DeepSeek V3.1 Terminus is a large-scale hybrid language model that unifies general-purpose conversational capabilities and advanced reasoning within a single architecture. Released in September 2025 as an iterative update to the DeepSeek-V3 family, the Terminus version specifically addresses user-reported issues regarding language consistency—minimizing Chinese-English mixing—and significantly enhances the performance of autonomous agents. It utilizes a Mixture-of-Experts (MoE) architecture with 671 billion total parameters, of which 37 billion are activated per token.
The model features a dual-mode system that allows users to toggle between a thinking mode (Reasoning) and a non-thinking mode via chat templates. The reasoning configuration employs chain-of-thought processing to handle complex logical, mathematical, and programming tasks, while the non-thinking mode provides direct, lower-latency responses for general queries.
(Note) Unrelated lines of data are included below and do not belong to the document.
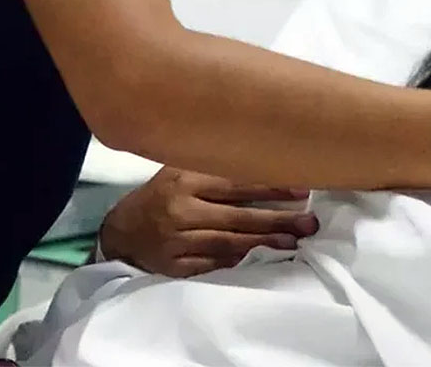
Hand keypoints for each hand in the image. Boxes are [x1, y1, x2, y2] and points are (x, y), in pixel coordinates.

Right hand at [98, 167, 317, 276]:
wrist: (121, 232)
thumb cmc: (159, 195)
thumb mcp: (178, 171)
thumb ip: (213, 168)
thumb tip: (263, 164)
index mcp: (185, 181)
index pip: (236, 184)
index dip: (271, 187)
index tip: (302, 190)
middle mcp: (182, 210)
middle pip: (238, 217)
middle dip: (277, 220)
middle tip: (309, 223)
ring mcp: (178, 241)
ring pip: (229, 243)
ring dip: (264, 244)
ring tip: (292, 243)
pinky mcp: (175, 266)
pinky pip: (213, 265)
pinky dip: (237, 262)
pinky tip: (260, 260)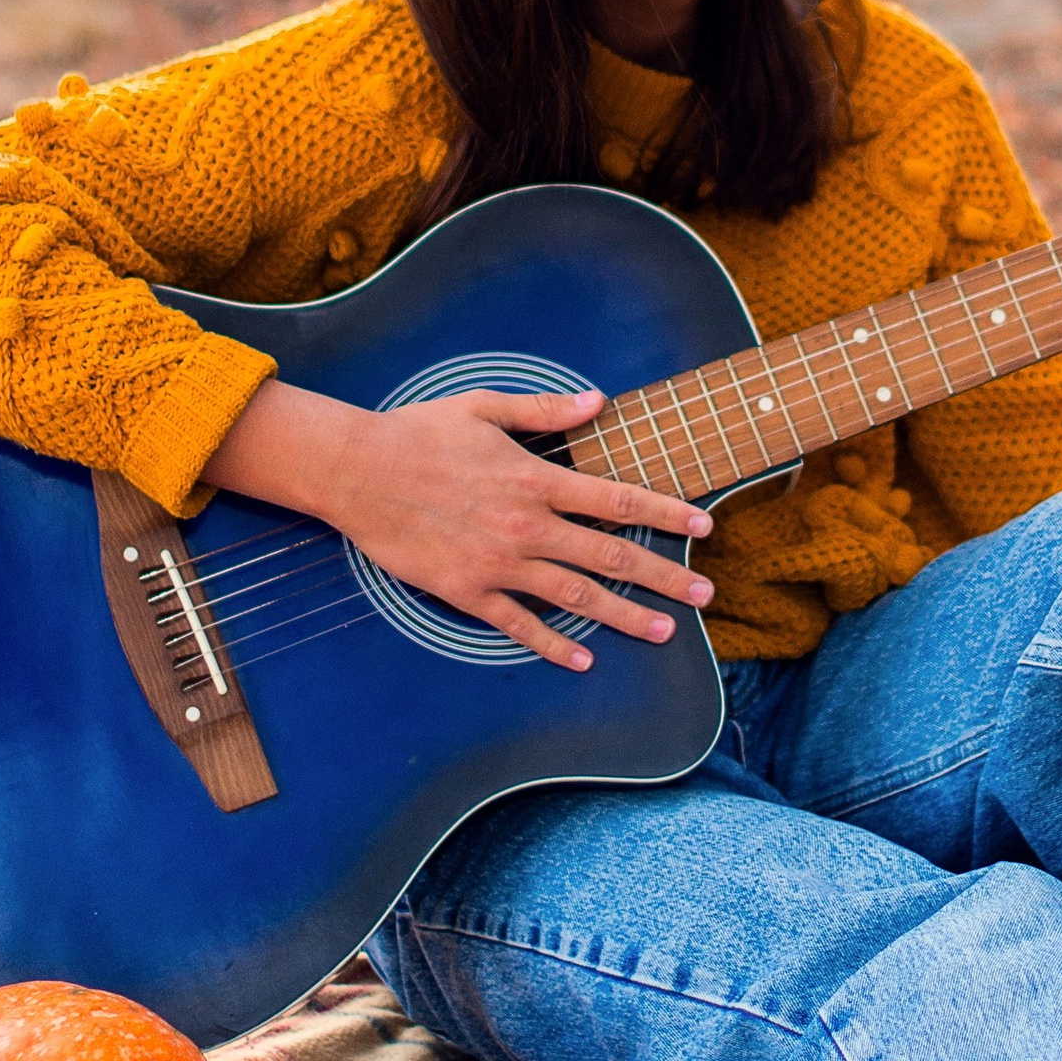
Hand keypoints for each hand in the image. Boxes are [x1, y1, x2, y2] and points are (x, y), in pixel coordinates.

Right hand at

This hybrid approach enables the model to achieve performance comparable to specialized reasoning models like DeepSeek-R1 while maintaining higher response speeds.
Key technical highlights include support for a 128K context window and the use of FP8 microscaling for efficient training and inference. DeepSeek V3.1 Terminus demonstrates substantial improvements in agentic benchmarks, particularly in tool-usage and multi-step reasoning scenarios such as SWE-bench and Terminal-bench. The model weights are released under the MIT License, supporting both research and commercial applications.